## PROVIDED PASSAGE
+ + + +

According to simulation, we measure Is = 19 mA, Vr1 = 228 mV, Vr2 = 8.92 V, Vr3 = 2.85 V which are the same results
as we found in KVL and KCL with an unsignificant tolerance.
2.
According to simulation, we measure Vs = 10 V, Ir1 = 3.03 mA, Ir2 = 0.455 mA, Ir3 = 6.67 mA which are the same
results as we found in KVL and KCL with an unsignificant tolerance.
3.
According to simulation, we measure I = 5.37 mA, Ir2 = 3.05 mA, Ir3-4 = 2.32 mA, Vr1 = 0.644 V, Vr2 = 14.4 V, Vr3 =
3.47 V, Vr4 = 10.9 V which are the same results as we found in KVL and KCL with an unsignificant tolerance.
4.
We found the equivalent resistance for the circuits on the theory.
5.

+ + + +

## INFORMATION GIVEN
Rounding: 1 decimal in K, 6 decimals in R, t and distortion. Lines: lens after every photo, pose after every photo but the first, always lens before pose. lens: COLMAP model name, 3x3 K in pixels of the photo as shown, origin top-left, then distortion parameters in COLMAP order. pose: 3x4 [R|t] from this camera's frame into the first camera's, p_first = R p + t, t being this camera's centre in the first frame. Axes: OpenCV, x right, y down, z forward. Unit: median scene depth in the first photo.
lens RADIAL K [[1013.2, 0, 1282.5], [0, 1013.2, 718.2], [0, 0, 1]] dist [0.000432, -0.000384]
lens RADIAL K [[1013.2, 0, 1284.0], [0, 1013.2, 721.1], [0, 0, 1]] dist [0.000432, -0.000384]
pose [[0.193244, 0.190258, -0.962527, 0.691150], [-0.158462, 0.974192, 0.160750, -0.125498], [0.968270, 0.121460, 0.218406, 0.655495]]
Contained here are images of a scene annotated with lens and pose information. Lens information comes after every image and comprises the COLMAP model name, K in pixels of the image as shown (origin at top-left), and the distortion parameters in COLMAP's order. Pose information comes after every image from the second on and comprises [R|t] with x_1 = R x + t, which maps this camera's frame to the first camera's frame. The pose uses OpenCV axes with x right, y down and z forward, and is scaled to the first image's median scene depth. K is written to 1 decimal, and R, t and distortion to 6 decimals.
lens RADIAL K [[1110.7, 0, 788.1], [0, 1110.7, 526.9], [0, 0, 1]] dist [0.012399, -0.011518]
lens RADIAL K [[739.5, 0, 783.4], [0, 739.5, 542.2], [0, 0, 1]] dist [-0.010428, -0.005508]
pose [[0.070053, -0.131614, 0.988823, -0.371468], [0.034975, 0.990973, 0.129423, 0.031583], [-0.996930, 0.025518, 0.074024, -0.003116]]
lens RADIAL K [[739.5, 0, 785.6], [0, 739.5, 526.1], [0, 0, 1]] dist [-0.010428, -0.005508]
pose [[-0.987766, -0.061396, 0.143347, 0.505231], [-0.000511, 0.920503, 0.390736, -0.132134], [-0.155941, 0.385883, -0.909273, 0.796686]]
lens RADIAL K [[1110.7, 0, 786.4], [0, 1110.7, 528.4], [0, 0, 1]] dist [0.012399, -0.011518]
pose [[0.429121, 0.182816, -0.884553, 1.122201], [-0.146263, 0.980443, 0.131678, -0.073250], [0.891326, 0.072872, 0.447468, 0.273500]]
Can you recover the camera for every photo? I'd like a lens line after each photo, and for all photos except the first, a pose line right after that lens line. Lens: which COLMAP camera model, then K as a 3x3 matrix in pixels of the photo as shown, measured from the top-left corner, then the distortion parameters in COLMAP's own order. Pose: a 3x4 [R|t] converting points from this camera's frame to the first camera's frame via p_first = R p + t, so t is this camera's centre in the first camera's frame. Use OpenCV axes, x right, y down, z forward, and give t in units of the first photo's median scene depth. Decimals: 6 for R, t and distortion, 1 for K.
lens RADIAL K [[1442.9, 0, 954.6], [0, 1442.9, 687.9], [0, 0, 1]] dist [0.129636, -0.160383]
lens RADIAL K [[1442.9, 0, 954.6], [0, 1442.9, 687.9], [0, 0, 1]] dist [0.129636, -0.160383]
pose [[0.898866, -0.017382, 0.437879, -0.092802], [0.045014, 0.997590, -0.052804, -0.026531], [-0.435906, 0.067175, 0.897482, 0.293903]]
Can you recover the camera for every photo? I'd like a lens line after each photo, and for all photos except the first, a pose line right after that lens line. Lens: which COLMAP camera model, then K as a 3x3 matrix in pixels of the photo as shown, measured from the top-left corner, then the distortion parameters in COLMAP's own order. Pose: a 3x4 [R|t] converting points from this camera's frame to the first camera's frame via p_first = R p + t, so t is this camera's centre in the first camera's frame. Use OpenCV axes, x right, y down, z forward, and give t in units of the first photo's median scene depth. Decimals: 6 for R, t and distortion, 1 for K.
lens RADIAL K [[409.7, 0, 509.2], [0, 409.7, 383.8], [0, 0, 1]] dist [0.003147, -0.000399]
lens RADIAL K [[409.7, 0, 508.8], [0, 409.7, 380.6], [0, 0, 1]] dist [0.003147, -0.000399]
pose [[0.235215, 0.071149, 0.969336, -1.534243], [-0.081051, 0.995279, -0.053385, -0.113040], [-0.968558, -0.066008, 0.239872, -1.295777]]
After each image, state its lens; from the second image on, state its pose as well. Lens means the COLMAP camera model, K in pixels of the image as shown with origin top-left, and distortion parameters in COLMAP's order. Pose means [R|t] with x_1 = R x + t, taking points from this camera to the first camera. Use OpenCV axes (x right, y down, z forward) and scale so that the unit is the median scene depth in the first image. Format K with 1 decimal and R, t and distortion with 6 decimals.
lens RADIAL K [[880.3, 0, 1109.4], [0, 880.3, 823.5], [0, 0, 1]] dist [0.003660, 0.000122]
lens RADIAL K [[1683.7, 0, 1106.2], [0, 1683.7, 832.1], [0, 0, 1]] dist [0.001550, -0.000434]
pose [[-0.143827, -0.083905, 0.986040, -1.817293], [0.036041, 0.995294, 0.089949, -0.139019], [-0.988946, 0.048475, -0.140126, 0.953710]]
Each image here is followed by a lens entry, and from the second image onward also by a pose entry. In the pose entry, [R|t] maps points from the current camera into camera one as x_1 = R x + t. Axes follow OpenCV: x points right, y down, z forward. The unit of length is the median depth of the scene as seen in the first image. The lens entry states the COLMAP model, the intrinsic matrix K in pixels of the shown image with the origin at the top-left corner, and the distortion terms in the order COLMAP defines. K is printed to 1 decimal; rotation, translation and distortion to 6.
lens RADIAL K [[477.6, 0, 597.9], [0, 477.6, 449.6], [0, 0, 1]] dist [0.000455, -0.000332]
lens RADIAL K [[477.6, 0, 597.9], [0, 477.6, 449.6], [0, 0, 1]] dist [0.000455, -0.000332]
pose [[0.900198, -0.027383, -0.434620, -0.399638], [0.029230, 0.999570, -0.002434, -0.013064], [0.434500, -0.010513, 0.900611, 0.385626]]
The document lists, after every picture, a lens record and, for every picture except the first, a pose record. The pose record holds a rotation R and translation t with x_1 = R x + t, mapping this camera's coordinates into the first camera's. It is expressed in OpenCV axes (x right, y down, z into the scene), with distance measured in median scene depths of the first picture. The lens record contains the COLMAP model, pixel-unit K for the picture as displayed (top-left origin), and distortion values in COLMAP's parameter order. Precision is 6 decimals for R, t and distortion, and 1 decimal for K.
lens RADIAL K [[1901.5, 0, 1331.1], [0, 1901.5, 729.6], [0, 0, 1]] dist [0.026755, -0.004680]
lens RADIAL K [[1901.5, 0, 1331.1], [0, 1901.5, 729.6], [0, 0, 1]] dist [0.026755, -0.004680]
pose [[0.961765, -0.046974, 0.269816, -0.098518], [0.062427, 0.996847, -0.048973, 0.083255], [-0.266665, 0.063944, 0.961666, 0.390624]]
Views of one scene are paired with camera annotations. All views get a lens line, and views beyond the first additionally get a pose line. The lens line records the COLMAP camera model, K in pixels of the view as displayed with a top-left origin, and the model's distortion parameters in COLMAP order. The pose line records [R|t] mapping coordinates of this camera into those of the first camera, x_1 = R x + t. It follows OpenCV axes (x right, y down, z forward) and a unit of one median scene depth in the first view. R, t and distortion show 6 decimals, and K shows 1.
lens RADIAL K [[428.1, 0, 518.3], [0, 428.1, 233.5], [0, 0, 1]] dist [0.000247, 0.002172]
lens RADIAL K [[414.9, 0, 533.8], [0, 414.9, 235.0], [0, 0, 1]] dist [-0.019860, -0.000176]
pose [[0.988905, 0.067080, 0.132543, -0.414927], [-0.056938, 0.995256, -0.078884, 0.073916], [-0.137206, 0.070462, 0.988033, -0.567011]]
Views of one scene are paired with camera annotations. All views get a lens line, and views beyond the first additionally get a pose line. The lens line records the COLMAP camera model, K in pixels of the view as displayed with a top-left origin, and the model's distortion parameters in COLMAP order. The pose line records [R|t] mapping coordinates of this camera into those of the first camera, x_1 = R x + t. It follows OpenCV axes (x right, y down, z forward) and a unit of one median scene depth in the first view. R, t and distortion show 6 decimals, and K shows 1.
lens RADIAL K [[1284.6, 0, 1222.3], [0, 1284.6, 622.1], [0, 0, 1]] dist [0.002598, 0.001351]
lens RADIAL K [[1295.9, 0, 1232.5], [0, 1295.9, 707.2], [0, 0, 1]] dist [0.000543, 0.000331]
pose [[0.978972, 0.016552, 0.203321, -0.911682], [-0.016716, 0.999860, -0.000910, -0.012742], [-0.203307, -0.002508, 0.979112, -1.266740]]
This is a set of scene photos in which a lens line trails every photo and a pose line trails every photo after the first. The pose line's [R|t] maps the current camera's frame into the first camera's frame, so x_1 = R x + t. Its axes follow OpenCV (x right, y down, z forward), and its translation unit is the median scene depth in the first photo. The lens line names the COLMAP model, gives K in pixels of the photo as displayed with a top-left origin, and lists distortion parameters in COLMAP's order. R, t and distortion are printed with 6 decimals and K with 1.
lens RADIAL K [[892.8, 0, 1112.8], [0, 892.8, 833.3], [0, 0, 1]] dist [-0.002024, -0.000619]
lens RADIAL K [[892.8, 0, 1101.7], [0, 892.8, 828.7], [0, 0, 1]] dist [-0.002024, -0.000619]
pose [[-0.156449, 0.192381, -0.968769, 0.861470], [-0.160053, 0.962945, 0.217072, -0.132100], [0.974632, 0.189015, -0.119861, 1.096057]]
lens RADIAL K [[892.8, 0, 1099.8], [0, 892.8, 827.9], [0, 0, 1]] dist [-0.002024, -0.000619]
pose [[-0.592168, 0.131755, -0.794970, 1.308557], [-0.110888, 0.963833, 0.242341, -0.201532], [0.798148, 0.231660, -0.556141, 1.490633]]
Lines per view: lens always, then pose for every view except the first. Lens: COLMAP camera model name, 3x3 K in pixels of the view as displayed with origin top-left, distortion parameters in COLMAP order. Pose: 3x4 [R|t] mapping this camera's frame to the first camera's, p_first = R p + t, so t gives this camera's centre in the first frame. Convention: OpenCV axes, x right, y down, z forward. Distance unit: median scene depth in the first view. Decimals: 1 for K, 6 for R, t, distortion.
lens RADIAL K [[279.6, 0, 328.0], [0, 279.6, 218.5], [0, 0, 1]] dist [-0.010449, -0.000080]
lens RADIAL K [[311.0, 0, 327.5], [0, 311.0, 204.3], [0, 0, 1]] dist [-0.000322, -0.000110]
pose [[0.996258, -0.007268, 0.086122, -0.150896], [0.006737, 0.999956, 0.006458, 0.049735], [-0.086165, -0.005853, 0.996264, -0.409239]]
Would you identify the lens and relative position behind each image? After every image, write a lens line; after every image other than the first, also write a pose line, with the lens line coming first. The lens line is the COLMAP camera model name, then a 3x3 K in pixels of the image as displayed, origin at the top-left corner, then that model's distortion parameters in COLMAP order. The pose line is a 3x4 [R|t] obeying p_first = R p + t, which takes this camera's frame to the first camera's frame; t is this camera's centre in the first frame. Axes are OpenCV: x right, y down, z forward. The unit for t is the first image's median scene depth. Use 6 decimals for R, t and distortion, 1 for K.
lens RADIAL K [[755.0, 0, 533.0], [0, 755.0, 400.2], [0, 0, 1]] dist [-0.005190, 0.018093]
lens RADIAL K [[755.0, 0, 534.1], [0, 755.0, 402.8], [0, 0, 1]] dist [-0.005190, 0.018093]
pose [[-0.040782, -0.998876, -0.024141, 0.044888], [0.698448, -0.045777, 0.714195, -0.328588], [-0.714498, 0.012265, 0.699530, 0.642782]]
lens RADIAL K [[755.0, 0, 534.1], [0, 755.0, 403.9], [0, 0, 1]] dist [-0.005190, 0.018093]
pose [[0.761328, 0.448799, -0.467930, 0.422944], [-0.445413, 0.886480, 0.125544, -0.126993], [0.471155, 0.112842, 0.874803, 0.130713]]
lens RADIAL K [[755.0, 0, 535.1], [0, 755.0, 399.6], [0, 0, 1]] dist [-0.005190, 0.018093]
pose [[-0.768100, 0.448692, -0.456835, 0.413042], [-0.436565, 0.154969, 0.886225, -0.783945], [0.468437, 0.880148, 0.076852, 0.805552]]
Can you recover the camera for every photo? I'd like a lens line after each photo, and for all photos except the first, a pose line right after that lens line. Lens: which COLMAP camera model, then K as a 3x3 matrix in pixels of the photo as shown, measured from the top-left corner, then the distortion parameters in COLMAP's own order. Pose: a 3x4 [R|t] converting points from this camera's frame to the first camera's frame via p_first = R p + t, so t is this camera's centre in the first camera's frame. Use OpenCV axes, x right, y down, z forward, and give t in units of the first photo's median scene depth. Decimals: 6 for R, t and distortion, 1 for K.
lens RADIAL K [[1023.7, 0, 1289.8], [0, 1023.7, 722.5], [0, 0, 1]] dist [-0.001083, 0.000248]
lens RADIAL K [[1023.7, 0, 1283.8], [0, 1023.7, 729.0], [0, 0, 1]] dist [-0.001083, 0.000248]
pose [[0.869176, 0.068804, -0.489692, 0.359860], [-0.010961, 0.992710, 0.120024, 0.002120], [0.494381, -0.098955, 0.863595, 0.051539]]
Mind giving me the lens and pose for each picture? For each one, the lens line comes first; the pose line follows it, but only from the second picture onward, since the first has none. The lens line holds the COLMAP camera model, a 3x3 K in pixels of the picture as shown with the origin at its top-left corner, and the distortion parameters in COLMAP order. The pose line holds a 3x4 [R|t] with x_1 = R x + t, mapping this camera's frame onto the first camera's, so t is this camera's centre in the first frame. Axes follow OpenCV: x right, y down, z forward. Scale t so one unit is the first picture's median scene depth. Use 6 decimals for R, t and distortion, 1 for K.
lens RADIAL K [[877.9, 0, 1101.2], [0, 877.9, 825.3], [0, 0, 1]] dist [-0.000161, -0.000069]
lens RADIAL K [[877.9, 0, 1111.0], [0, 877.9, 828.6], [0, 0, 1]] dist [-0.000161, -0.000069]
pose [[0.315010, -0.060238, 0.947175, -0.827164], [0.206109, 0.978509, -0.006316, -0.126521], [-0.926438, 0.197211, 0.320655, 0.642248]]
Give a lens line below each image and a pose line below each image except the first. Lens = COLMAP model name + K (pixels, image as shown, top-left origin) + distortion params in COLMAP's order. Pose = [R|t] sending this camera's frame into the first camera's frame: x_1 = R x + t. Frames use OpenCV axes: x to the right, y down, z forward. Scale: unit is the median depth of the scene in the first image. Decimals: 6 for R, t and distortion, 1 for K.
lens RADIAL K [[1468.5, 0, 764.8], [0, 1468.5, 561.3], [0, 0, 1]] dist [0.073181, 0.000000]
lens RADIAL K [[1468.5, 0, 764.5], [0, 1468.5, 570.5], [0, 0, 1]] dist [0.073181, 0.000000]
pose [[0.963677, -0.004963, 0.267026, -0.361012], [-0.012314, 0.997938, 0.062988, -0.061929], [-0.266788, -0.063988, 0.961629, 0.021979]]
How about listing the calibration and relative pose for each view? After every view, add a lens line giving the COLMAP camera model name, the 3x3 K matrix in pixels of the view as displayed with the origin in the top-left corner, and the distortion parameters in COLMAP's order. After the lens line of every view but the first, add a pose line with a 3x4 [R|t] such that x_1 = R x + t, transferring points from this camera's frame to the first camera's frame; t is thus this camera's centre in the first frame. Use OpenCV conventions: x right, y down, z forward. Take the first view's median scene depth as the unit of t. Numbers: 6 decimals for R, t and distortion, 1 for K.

+ + + +

## TASKS
1. Reproduce the circuit lab results, everything from "According to simulation, we measure I = 5.37" down to "on the theory.".
2. In the circuit lab results, what source voltage Vs was measured in the simulation?
3. Continue the circuit lab results from the point where they stop.

## ANSWERS TO THE EXERCISES
1.
According to simulation, we measure I = 5.37 mA, Ir2 = 3.05 mA, Ir3-4 = 2.32 mA, Vr1 = 0.644 V, Vr2 = 14.4 V, Vr3 =
3.47 V, Vr4 = 10.9 V which are the same results as we found in KVL and KCL with an unsignificant tolerance.
4.
We found the equivalent resistance for the circuits on the theory.

2. 10 V

3.
According to simulation, we measure V1 = 0.228 V, V2 = 8.92 V, V3 = 2.85 V which are the same results as we found
in the voltage divider rule with an unsignificant tolerance.
6.
According to simulation, we measure I0 = 0.87 mA which is the same result as we found in the current divider rule
with an unsignificant tolerance.
7.
According to simulation, we measure the terminal current as 0.423 mA which is the same result as we found in the
current divider rule with an unsignificant tolerance.